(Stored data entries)
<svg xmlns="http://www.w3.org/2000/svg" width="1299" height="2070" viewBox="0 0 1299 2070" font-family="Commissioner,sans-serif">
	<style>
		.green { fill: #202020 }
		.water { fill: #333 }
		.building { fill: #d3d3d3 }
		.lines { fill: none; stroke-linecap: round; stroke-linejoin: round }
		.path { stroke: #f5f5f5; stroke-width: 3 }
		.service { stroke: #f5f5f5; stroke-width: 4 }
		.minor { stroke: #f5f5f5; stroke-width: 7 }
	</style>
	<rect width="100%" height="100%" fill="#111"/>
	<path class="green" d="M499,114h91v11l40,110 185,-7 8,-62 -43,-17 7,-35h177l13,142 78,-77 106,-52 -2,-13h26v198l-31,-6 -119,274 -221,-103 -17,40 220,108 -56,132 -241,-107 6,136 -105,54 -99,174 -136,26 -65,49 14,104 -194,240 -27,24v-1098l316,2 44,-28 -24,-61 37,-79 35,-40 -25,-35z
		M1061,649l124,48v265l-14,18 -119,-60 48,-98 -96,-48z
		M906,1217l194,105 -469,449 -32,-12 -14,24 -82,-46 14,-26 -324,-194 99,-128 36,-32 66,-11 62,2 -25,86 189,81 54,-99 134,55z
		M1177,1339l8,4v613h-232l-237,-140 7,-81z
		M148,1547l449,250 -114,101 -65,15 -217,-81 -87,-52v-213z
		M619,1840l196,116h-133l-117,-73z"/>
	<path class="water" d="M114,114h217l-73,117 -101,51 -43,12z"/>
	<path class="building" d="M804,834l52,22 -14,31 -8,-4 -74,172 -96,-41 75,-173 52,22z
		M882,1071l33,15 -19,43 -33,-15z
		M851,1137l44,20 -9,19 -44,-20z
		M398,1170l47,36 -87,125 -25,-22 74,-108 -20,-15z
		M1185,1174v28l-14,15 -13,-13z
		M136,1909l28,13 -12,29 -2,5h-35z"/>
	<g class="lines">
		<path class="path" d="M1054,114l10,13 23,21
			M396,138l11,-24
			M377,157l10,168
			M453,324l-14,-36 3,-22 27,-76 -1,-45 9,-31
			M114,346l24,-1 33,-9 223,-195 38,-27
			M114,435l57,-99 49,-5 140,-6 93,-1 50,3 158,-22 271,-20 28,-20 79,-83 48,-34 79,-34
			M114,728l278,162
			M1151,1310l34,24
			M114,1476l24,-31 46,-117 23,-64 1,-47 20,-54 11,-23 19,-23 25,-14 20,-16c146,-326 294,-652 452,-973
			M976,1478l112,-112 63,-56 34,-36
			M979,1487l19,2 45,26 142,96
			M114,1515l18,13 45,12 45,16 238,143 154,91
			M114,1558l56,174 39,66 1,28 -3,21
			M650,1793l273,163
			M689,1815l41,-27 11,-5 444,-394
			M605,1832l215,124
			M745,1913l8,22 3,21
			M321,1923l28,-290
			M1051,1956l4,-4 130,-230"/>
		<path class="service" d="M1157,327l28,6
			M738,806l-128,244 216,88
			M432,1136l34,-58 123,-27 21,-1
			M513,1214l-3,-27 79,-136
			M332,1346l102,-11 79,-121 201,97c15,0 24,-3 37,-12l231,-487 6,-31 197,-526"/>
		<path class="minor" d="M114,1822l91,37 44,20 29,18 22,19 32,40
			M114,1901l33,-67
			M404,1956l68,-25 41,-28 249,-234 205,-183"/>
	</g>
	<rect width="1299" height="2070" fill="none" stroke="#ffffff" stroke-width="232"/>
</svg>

==

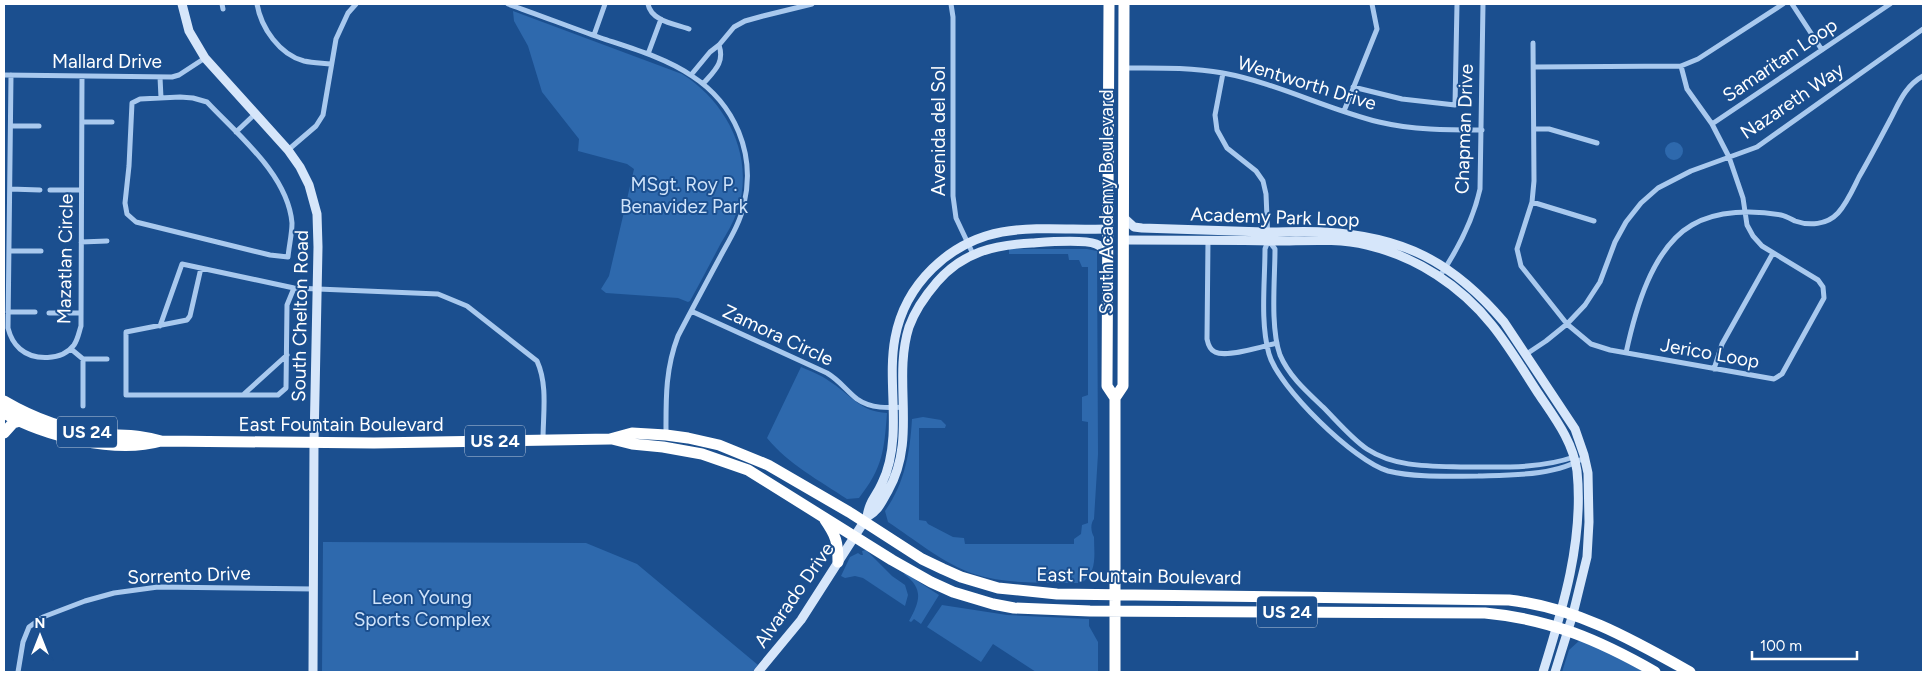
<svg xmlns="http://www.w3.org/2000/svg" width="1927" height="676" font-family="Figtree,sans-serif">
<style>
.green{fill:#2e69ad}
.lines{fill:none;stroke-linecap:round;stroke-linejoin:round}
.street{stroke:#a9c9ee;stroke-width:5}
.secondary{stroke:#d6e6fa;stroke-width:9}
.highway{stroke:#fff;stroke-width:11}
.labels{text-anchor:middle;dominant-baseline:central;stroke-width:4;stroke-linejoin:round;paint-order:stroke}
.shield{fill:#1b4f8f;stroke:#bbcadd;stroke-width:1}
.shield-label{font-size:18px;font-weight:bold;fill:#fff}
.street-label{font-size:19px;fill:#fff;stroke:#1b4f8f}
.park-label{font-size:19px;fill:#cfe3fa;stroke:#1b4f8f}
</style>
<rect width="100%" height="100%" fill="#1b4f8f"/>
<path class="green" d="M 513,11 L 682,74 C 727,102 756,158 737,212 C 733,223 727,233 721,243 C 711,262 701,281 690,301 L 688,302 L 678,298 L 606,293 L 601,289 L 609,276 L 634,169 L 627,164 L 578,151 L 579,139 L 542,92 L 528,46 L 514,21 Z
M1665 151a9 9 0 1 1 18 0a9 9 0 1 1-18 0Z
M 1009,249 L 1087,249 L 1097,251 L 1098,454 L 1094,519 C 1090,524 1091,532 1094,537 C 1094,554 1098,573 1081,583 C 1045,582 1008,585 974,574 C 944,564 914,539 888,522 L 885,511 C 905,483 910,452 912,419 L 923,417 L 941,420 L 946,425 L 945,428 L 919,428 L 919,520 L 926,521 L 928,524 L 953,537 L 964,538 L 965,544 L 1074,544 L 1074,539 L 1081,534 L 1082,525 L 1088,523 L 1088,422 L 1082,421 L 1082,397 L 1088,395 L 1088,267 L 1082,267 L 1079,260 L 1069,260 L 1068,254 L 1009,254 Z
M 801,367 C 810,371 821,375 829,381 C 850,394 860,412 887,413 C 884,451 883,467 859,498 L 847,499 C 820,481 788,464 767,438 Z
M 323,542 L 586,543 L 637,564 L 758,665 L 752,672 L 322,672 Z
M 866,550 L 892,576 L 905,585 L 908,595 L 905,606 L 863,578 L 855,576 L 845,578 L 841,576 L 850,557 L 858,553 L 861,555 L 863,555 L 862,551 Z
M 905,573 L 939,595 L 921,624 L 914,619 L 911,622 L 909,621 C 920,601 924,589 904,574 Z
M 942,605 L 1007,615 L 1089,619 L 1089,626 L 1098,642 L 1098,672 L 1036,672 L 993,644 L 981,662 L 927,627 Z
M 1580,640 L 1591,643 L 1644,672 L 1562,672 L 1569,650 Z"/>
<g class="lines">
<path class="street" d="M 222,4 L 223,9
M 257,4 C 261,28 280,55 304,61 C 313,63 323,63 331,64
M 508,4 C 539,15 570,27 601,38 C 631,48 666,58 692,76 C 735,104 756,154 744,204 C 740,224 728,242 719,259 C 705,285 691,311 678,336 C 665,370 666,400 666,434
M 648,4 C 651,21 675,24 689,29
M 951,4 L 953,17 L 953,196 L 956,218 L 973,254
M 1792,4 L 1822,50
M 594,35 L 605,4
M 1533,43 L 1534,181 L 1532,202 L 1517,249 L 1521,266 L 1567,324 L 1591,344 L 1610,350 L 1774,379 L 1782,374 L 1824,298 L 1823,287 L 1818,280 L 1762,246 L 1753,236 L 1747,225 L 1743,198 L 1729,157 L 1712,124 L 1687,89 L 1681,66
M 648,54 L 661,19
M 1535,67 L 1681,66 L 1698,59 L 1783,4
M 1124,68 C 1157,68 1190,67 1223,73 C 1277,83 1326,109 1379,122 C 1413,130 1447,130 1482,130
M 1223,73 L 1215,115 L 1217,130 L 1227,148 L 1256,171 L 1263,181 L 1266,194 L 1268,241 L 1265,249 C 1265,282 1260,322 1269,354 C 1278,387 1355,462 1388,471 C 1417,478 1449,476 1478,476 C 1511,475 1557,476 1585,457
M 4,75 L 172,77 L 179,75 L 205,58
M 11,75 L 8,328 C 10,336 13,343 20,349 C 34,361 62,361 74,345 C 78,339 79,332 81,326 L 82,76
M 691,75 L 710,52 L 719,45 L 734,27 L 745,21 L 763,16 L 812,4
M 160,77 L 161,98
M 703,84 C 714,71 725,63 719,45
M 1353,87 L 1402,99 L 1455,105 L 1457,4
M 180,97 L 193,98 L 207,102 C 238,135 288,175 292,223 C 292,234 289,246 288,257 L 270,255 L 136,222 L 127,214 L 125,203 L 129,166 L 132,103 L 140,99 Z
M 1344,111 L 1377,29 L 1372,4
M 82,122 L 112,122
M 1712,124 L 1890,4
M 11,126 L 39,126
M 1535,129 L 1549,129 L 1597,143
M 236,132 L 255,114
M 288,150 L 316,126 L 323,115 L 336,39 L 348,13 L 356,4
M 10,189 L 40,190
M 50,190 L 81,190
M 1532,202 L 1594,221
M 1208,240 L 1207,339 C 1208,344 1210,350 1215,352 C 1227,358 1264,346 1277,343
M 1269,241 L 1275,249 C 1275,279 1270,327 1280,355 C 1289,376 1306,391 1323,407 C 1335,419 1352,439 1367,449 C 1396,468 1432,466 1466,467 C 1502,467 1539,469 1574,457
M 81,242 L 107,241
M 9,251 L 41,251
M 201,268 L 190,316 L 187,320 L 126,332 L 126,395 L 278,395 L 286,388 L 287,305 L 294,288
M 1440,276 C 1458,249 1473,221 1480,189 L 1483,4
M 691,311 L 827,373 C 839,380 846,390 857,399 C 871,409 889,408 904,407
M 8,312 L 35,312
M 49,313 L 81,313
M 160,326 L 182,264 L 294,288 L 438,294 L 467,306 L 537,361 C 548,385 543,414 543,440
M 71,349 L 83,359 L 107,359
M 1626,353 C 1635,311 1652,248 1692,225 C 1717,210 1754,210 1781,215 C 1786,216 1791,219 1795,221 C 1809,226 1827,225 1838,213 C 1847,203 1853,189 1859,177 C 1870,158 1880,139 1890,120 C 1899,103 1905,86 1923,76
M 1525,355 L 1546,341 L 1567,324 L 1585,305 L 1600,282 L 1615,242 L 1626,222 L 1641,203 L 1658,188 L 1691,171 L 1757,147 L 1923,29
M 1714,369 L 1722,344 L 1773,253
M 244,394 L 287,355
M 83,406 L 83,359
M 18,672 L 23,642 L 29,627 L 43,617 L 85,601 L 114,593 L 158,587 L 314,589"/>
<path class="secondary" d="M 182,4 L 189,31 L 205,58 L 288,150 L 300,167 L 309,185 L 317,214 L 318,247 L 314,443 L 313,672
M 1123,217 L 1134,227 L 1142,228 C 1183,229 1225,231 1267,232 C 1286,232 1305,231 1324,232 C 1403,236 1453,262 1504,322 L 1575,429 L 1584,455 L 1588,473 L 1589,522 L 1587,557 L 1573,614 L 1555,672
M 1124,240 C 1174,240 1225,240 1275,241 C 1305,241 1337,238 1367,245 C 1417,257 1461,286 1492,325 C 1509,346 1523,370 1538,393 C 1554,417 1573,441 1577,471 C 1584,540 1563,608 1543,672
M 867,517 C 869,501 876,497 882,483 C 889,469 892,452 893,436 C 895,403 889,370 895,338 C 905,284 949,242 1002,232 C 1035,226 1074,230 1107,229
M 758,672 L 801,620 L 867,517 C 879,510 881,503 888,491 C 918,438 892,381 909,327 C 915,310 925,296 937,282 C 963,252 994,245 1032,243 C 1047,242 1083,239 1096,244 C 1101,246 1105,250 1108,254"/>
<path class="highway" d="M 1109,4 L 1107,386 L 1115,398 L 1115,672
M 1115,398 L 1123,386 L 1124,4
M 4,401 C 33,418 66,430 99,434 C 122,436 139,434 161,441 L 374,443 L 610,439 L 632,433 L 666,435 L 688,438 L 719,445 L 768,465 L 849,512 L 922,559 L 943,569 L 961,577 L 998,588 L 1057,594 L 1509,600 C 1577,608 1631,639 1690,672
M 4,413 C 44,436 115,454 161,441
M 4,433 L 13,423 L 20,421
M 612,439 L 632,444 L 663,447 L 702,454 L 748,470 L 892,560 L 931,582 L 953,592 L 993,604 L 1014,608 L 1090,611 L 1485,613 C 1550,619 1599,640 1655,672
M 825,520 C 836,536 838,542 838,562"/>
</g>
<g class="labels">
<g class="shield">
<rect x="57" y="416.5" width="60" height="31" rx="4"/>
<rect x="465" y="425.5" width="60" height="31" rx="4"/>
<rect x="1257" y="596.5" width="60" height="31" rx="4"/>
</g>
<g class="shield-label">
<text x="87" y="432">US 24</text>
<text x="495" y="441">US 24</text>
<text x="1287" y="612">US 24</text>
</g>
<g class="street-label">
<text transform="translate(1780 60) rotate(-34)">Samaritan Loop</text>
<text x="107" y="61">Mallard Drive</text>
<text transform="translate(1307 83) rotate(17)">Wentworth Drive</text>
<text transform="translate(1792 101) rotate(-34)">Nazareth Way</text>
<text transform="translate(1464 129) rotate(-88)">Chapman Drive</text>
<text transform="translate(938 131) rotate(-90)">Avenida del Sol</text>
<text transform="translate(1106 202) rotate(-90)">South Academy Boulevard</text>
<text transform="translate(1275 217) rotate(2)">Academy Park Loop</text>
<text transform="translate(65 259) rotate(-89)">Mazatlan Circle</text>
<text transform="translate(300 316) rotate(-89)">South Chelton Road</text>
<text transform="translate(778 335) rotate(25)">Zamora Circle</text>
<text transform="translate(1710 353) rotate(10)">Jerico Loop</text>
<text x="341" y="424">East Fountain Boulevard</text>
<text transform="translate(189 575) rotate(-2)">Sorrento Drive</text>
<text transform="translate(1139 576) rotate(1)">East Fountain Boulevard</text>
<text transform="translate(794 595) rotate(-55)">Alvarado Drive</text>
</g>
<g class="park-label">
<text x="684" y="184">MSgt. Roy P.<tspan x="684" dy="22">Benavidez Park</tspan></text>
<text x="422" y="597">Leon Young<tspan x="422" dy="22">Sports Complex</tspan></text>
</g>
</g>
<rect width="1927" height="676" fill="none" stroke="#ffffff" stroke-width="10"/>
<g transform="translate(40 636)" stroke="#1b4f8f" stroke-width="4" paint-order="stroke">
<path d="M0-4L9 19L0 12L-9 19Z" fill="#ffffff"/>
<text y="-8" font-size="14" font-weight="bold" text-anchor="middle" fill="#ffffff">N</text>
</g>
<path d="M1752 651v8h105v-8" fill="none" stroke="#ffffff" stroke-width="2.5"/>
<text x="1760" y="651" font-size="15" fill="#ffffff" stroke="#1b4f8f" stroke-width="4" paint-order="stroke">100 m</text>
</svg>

> Your task: In the entries above, find the line with "#f5f5f5; stroke-width: 7" and the line with "M976,1478l112,-112 63,-56 34,-36", then set down exactly those two and every line between them, nothing else.

> Worked solution:
		.minor { stroke: #f5f5f5; stroke-width: 7 }
	</style>
	<rect width="100%" height="100%" fill="#111"/>
	<path class="green" d="M499,114h91v11l40,110 185,-7 8,-62 -43,-17 7,-35h177l13,142 78,-77 106,-52 -2,-13h26v198l-31,-6 -119,274 -221,-103 -17,40 220,108 -56,132 -241,-107 6,136 -105,54 -99,174 -136,26 -65,49 14,104 -194,240 -27,24v-1098l316,2 44,-28 -24,-61 37,-79 35,-40 -25,-35z
		M1061,649l124,48v265l-14,18 -119,-60 48,-98 -96,-48z
		M906,1217l194,105 -469,449 -32,-12 -14,24 -82,-46 14,-26 -324,-194 99,-128 36,-32 66,-11 62,2 -25,86 189,81 54,-99 134,55z
		M1177,1339l8,4v613h-232l-237,-140 7,-81z
		M148,1547l449,250 -114,101 -65,15 -217,-81 -87,-52v-213z
		M619,1840l196,116h-133l-117,-73z"/>
	<path class="water" d="M114,114h217l-73,117 -101,51 -43,12z"/>
	<path class="building" d="M804,834l52,22 -14,31 -8,-4 -74,172 -96,-41 75,-173 52,22z
		M882,1071l33,15 -19,43 -33,-15z
		M851,1137l44,20 -9,19 -44,-20z
		M398,1170l47,36 -87,125 -25,-22 74,-108 -20,-15z
		M1185,1174v28l-14,15 -13,-13z
		M136,1909l28,13 -12,29 -2,5h-35z"/>
	<g class="lines">
		<path class="path" d="M1054,114l10,13 23,21
			M396,138l11,-24
			M377,157l10,168
			M453,324l-14,-36 3,-22 27,-76 -1,-45 9,-31
			M114,346l24,-1 33,-9 223,-195 38,-27
			M114,435l57,-99 49,-5 140,-6 93,-1 50,3 158,-22 271,-20 28,-20 79,-83 48,-34 79,-34
			M114,728l278,162
			M1151,1310l34,24
			M114,1476l24,-31 46,-117 23,-64 1,-47 20,-54 11,-23 19,-23 25,-14 20,-16c146,-326 294,-652 452,-973
			M976,1478l112,-112 63,-56 34,-36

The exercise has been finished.